Required action: From the data that follows, print exactly the lines starting at the one containing "decorative ball: present" and ending at the one containing "smartphone: none [207,405,294,438]"; include both of them and nothing more.

(Multi-frame object listings)
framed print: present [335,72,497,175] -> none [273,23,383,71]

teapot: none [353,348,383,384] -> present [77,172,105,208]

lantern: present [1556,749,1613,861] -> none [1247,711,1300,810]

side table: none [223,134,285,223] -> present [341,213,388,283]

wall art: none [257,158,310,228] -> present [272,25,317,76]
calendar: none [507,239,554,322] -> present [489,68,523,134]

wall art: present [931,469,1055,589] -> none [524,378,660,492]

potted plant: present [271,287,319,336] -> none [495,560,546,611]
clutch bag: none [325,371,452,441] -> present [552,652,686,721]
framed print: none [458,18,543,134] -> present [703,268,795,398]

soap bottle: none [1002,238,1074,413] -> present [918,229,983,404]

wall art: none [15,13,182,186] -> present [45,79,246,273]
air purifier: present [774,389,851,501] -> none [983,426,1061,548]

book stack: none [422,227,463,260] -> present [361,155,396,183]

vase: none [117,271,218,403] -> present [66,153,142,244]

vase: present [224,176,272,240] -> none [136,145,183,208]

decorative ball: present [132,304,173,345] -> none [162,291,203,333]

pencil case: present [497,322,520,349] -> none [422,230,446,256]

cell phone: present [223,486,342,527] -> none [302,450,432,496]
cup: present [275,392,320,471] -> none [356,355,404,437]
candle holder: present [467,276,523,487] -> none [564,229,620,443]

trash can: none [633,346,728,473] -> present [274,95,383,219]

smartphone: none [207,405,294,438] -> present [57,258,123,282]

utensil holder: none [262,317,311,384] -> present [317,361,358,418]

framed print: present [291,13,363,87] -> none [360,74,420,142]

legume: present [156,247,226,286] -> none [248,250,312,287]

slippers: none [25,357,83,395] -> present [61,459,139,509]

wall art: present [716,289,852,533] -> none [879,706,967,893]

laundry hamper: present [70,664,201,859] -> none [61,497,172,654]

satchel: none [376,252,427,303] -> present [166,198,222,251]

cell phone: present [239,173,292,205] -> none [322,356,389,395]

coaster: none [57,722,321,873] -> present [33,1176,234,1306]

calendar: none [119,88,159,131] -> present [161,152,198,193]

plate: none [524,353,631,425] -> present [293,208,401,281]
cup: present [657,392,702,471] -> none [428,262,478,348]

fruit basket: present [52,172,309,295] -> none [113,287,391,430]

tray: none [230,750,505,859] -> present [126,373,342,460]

Answer to this problem:
decorative ball: present [132,304,173,345] -> none [162,291,203,333]

pencil case: present [497,322,520,349] -> none [422,230,446,256]

cell phone: present [223,486,342,527] -> none [302,450,432,496]
cup: present [275,392,320,471] -> none [356,355,404,437]
candle holder: present [467,276,523,487] -> none [564,229,620,443]

trash can: none [633,346,728,473] -> present [274,95,383,219]

smartphone: none [207,405,294,438] -> present [57,258,123,282]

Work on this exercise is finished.